作業項目 A ->
資本ストック推計に関する文章について、次の問いに答えてください。
(i) 「国民所得の三面等価」は、どの局面の、何の間の一致性の条件とされていますか。
(ii) 式(1)のSMは何を表しますか。
(iii) 『国勢調査』は何年ごとに行われるとされていますか。
作業項目 B ->
資本ストック推計に関する文章を、最後に示された式(2)の後から書き進めてください。

文書の抜粋 ->
┄┄┄┄┄┄┄┄┄┄

資本ストック推計の必要性と問題点

ストック・フローの一致条件

石渡 茂

1.はじめに

経済システムを一つの完結した体系として考えることとは、経済学の歴史のなかで一貫して支持されたものである。完結した体系であるための諸条件の一つを「ストック・フローの一致条件」と呼ぶ。たとえば、国民経済計算体系(SNA)のような勘定体系は、一致条件(勘定上の恒等式)により、全体の体系の一致性(consistency)が充たされている。

よく知られた例としては、「国民所得の三面等価」がある。これは、フロー局面における生産・分配・支出間の一致性の条件である。生産要素を用いて、一定期間(フローの条件)の生産活動に起源する付加価値が、生産国民所得である。この付加価値は、要素所得(分配国民所得)として、使用された生産要素の所有者に分配される。そして、要素所得は、消費と投資という2つの最終需要(支出国民所得)として支出される。最終需要の合計は、さきの生産活動を起源とする付加価値以上でも、以下でもない。かくて、経済活動における3つの局面において観察される付加価値(国民所得)は、等しいことが要請される。

本稿で以下で言及するストック・フローの一致条件の例としては、人口統計における静態人口と動態人口の関係において

N(t) ≡ N(t-1) + B(t) - D(t) + SM(t)               (1)

という恒等式がある。ここで、N=人口、B=出生数、D=死亡数、SM=社会的移動数、および( )内のt=年次である。5年ごとに行われる『国勢調査』(センサス調査)に基づくセンサス中間年次の人口推計に、この式は生命表の情報と共に用いられる。

一方、SNA体系においては、「国民貸借対照表」が、実物・金融の両者を含むストック・フローの一致条件を勘定上保証している。本稿での課題は、「国民貸借対照表」に含まれる実物面についての粗概念・固定価格表示でのストック・フローの一致条件についてである。すなわち、

K(t) ≡ K(t-1) + I(t) - R(t)                (2)

┄┄┄┄┄┄┄┄┄┄

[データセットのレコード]
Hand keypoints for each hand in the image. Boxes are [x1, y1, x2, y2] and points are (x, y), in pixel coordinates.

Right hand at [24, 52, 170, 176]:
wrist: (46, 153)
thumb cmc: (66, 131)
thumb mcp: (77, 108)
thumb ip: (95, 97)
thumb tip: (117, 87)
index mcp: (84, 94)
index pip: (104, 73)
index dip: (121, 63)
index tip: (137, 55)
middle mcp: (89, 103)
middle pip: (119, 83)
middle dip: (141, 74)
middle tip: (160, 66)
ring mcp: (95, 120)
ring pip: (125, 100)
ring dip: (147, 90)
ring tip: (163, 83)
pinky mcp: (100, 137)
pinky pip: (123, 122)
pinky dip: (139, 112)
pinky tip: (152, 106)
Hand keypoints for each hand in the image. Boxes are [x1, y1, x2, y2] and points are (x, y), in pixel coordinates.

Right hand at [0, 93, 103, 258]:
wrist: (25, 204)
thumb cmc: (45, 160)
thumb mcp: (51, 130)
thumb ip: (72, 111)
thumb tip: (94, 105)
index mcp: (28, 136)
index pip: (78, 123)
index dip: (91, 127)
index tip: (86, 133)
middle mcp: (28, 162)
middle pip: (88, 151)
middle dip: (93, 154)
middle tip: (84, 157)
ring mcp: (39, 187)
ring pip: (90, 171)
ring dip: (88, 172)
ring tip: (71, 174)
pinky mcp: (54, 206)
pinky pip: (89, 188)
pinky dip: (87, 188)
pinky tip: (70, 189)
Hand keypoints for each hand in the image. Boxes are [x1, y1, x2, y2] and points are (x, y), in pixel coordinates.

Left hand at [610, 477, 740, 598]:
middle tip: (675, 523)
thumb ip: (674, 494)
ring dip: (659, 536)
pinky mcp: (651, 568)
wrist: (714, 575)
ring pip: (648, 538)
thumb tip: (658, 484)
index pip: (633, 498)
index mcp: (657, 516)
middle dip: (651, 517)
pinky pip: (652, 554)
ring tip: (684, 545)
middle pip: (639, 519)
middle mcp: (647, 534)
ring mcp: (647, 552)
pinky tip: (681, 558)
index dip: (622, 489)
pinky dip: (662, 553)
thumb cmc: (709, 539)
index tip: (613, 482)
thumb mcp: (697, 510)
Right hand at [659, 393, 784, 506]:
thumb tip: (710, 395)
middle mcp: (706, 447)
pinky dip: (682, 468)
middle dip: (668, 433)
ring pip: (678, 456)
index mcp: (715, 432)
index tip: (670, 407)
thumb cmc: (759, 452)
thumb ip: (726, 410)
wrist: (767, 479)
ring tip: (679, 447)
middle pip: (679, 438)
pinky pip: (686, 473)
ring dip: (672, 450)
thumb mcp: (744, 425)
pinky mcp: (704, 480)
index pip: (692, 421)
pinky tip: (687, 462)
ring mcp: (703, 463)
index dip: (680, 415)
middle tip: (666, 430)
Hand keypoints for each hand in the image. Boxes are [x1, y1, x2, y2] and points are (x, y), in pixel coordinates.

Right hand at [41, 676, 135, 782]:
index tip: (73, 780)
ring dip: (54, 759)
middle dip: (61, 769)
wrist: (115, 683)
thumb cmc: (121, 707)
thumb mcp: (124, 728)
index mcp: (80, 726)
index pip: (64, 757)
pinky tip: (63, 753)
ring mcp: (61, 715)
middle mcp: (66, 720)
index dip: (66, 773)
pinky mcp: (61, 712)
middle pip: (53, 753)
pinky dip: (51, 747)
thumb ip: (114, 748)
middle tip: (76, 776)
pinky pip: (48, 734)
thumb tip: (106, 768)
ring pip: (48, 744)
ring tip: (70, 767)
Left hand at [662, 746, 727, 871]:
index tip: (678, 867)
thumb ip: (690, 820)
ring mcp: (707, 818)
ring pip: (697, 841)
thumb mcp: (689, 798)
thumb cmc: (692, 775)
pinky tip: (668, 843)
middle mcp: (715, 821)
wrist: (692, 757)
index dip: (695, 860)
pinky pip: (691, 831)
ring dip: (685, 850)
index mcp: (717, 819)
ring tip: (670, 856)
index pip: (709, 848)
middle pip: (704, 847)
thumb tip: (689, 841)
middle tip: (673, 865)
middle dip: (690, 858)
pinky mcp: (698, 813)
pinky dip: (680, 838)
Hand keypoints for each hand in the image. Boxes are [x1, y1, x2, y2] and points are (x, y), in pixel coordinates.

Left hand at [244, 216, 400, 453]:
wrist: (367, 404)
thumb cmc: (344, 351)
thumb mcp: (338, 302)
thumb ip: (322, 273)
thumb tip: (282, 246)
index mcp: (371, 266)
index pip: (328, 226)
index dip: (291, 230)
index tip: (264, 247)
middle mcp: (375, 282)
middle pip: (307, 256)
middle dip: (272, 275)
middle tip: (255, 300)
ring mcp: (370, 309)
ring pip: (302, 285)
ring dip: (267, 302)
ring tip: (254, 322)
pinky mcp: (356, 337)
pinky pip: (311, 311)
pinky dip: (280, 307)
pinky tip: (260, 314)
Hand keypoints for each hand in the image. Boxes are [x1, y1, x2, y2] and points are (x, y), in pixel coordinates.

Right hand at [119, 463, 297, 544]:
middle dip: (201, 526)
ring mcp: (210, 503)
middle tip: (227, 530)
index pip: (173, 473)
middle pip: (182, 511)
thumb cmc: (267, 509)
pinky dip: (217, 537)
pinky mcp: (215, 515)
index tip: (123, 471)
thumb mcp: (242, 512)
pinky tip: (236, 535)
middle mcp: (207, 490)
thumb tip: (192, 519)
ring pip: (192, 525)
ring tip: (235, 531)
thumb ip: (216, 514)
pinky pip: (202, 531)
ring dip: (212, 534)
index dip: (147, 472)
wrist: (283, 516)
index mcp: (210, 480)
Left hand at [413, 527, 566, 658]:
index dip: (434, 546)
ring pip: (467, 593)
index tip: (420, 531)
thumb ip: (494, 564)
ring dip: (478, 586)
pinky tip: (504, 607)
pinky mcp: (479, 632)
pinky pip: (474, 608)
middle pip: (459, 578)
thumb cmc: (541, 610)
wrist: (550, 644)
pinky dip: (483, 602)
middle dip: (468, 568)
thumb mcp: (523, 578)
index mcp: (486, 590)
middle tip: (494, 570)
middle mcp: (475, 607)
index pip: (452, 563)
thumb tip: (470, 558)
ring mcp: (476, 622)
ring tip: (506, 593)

┄┄┄┄┄┄┄┄┄┄

回答 A ->
(i) フロー局面における生産・分配・支出間の一致性の条件です。
(ii) 社会的移動数です。
(iii) 5年ごとです。

回答 B ->
である。ここで、K=粗資本ストック、I=粗資本形成、R=資本の置換である。資本概念として純概念を用いるときには、上記記号は、それぞれ、純資本ストック、純資本形成、資本消費となる。以下の節では、(2)式を用いて、資本ストック推計の問題点を論じたい。

2.評価問題

資本評価には2つの問題点がある。1つは、「粗対純概念」である。粗概念は、一般に資本の耐用年数経過後の「突然死」(Sudden Death)を仮定する。また、資本の更新には、耐用年数を平均値とした更新分布を仮定する場合もある。これに対して、純概念は、資本消費という耐用年数間の物理的・経済的陳腐化に対する継続的償却を仮定する。資本消費の評価方法としては、「定額法」と複数の「定率法」とがあり、さらに「スクラップ率」という耐用年数経過直後のスクラップ価値の有無とその水準(入手時の資本支出額との比率)も考慮される。ここで注意すべきことは、「資産」「投資」「減価償却」という用語が意図的に用いられていないことである。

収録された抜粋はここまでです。